What just happened? A website that helped San Francisco residents avoid parking tickets has been effectively killed off by the city, just hours after it went live and was in the process of going viral. Find My Parking Cops stopped working after the San Francisco Municipal Transportation Agency (SFMTA) changed the government site where the tool was scraping its data, blocking its access to the information.
Find My Parking Cops, which imitates Apple's Find My Friends app in both name and design, let users see the locations of parking enforcement officials on a map in near real-time.
The website identified each officer on duty by their initials and showed where they were – based on the last citation they made. There's even a leaderboard showing which officers racked up the most money in fines: the top enforcer was on more than $20,000 before the app was affected.

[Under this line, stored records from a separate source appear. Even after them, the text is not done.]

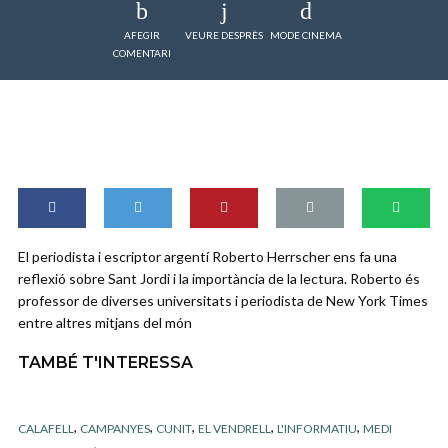
AFEGIR
VEURE DESPRÈS
MODE CINEMA
COMENTARI
El periodista i escriptor argentí Roberto Herrscher ens fa una
reflexió sobre Sant Jordi i la importància de la lectura. Roberto és
professor de diverses universitats i periodista de New York Times
entre altres mitjans del món
TAMBÉ T'INTERESSA
,
,
,
,
,
CALAFELL
CAMPANYES
CUNIT
EL VENDRELL
L'INFORMATIU
MEDI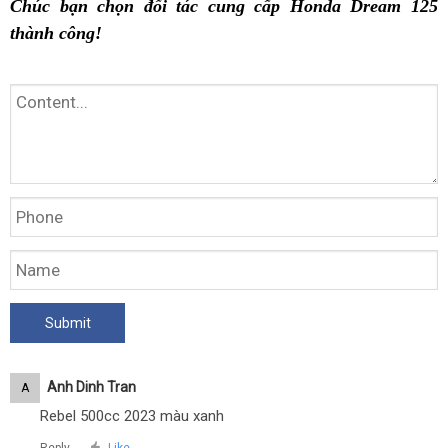
Chúc bạn chọn đối tác cung cấp Honda Dream 125
thành công!
Anh Dinh Tran
A
Rebel 500cc 2023 màu xanh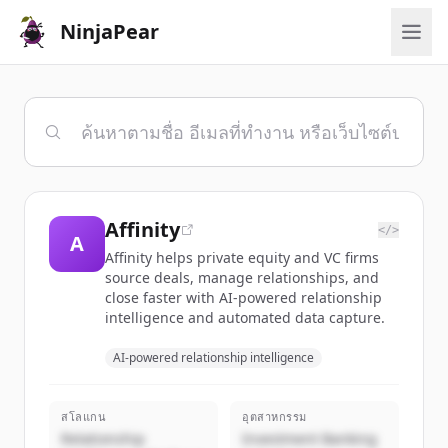
NinjaPear
Affinity
</>
A
Affinity helps private equity and VC firms
source deals, manage relationships, and
close faster with AI-powered relationship
intelligence and automated data capture.
AI-powered relationship intelligence
สโลแกน
อุตสาหกรรม
Relationship
Investment Banking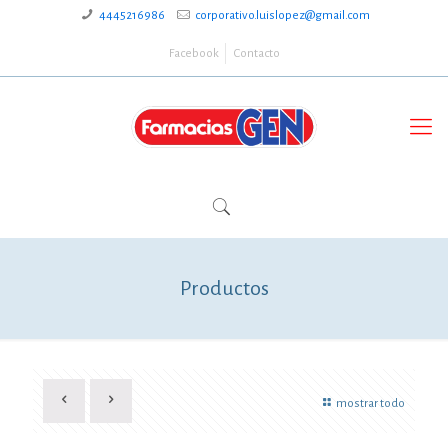
4445216986
corporativo.luislopez@gmail.com
Facebook
Contacto
Productos
mostrar todo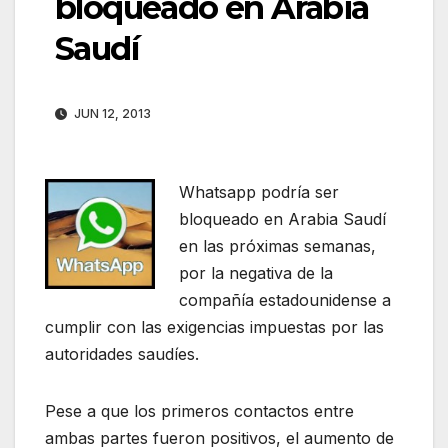
bloqueado en Arabia
Saudí
JUN 12, 2013
Whatsapp podría ser
bloqueado en Arabia Saudí
en las próximas semanas,
por la negativa de la
compañía estadounidense a
cumplir con las exigencias impuestas por las
autoridades saudíes.
Pese a que los primeros contactos entre
ambas partes fueron positivos, el aumento de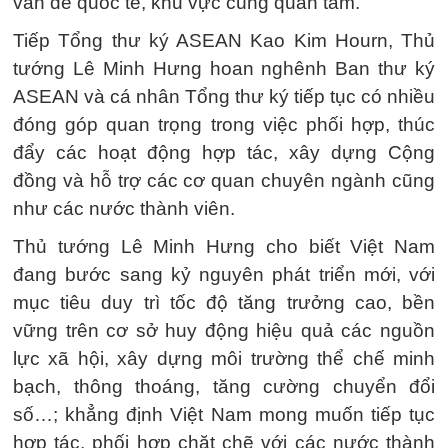
vấn đề quốc tế, khu vực cùng quan tâm.
Tiếp Tổng thư ký ASEAN Kao Kim Hourn, Thủ
tướng Lê Minh Hưng hoan nghênh Ban thư ký
ASEAN và cá nhân Tổng thư ký tiếp tục có nhiều
đóng góp quan trọng trong việc phối hợp, thúc
đẩy các hoạt động hợp tác, xây dựng Cộng
đồng và hỗ trợ các cơ quan chuyên ngành cũng
như các nước thành viên.
Thủ tướng Lê Minh Hưng cho biết Việt Nam
đang bước sang kỷ nguyên phát triển mới, với
mục tiêu duy trì tốc độ tăng trưởng cao, bền
vững trên cơ sở huy động hiệu quả các nguồn
lực xã hội, xây dựng môi trường thể chế minh
bạch, thông thoáng, tăng cường chuyển đổi
số…; khẳng định Việt Nam mong muốn tiếp tục
hợp tác, phối hợp chặt chẽ với các nước thành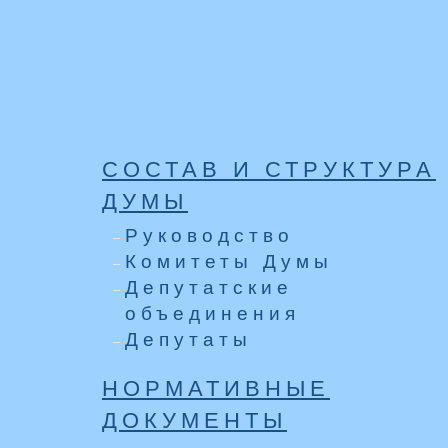
СОСТАВ И СТРУКТУРА
ДУМЫ
Руководство
Комитеты Думы
Депутатские
объединения
Депутаты
НОРМАТИВНЫЕ
ДОКУМЕНТЫ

The system worked by grabbing information from the SFMTA website, which anyone can use to search for a citation number and see a copy, including details about the vehicle that was cited, where the incident occurred, and the reason.
I reverse engineered the San Francisco parking ticket system. I can see every ticket seconds after it's written
– Riley Walz (@rtwlz) September 23, 2025
So I made a website. Find My Friends? AVOID THE PARKING COPS. pic.twitter.com/67MOWVMleF
Creator Riley Walz says he got the idea for the site after one of his roommates received a parking ticket. "I actually don't have a car," he said. "But my friends do and I know that parking tickets are kind of notorious in this city."

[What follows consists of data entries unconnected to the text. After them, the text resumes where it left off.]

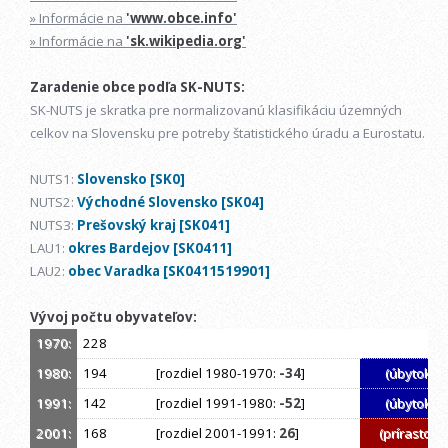
» Informácie na
'www.obce.info'
» Informácie na
'sk.wikipedia.org'
Zaradenie obce podľa SK-NUTS:
SK-NUTS je skratka pre normalizovanú klasifikáciu územných
celkov na Slovensku pre potreby štatistického úradu a Eurostatu.
NUTS1:
Slovensko [SK0]
NUTS2:
Východné Slovensko [SK04]
NUTS3:
Prešovský kraj [SK041]
LAU1:
okres Bardejov [SK0411]
LAU2:
obec Varadka [SK0411519901]
Vývoj počtu obyvateľov:
1970:
228
1980:
194
[rozdiel 1980-1970:
-34
]
(úbytok)
1991:
142
[rozdiel 1991-1980:
-52
]
(úbytok)
2001:
168
[rozdiel 2001-1991:
26
]
(prírastok)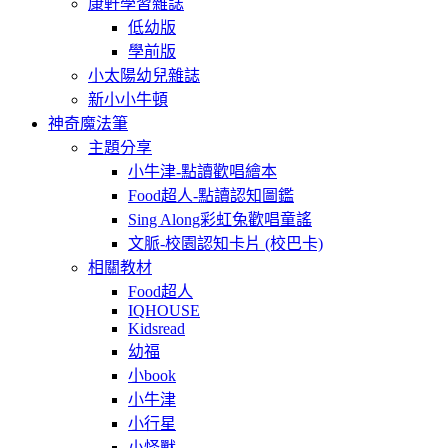
康軒學習雜誌
低幼版
學前版
小太陽幼兒雜誌
新小小牛頓
神奇魔法筆
主題分享
小牛津-點讀歡唱繪本
Food超人-點讀認知圖鑑
Sing Along彩虹兔歡唱童謠
文脈-校園認知卡片 (校巴卡)
相關教材
Food超人
IQHOUSE
Kidsread
幼福
小book
小牛津
小行星
小怪獸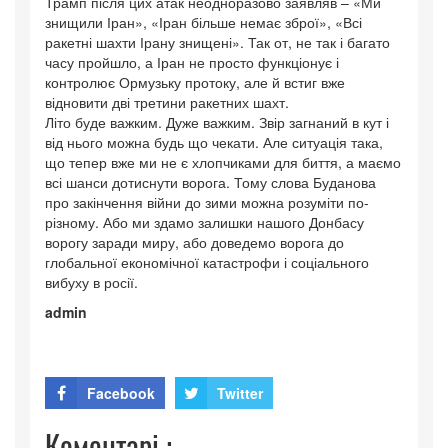
Трамп після цих атак неодноразово заявляв – «Ми
знищили Іран», «Іран більше немає зброї», «Всі
ракетні шахти Ірану знищені». Так от, не так і багато
часу пройшло, а Іран не просто функціонує і
контролює Ормузьку протоку, але й встиг вже
відновити дві третини ракетних шахт.
Літо буде важким. Дуже важким. Звір загнаний в кут і
від нього можна будь що чекати. Але ситуація така,
що тепер вже ми не є хлопчиками для биття, а маємо
всі шанси дотиснути ворога. Тому слова Буданова
про закінчення війни до зими можна розуміти по-
різному. Або ми здамо залишки нашого Донбасу
ворогу заради миру, або доведемо ворога до
глобальної економічної катастрофи і соціального
вибуху в росії.
admin
Facebook
Twitter
Коментарі :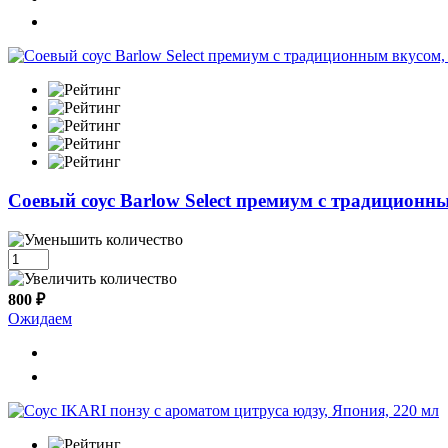
Cоевый соус Barlow Select премиум с традиционн
800 ₽
Ожидаем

Walz noticed the nine-digit identification number on the ticket and started searching for patterns. The software engineer said he figured out that ticket citation numbers are predictable, "which means I can effectively scrape them."
Walz went into more detail about the pattern on his blog: "add 11, except add 4 if the last digit is 6. So no ticket can end in 7, 8, or 9. So the ticket after 984,946,606 is actually 984,946,610, and after that is 984,946,621." He suspects that this bizarre pattern is the result of software limitations used by parking control officers.
The website's leaderboard made for interesting reading. The top five officers had all handed out tickets totaling more than $15,000, while the top Officer 0336 had generated $20,150 for the city from 192 tickets – and this is all in one day. But considering officials handed out more than a million tickets amounting to over $100 million last year, the figures aren't too surprising.
Sadly for San Francisco residents, the SFMTA changed its website hours after Find My Parking Cops went live, removing parking citations from public view.
"In rare lightning speed, the SF government changed their site within hours of this site going live. I can't get data from it anymore," the app now reads.
RIP. In lightning speed, the city changed their site so I can no longer get data. That's probably it.
– Riley Walz (@rtwlz) September 23, 2025
"We made sure that all access to citation data was via authorized routes," an SFMTA spokesperson said in a statement. "When our staff's safety, and personal information of people who have received parking citations, is at risk, we must act on that swiftly."
In the few hours it was working, the site attracted over 50,000 views, indicating just how popular it would have been.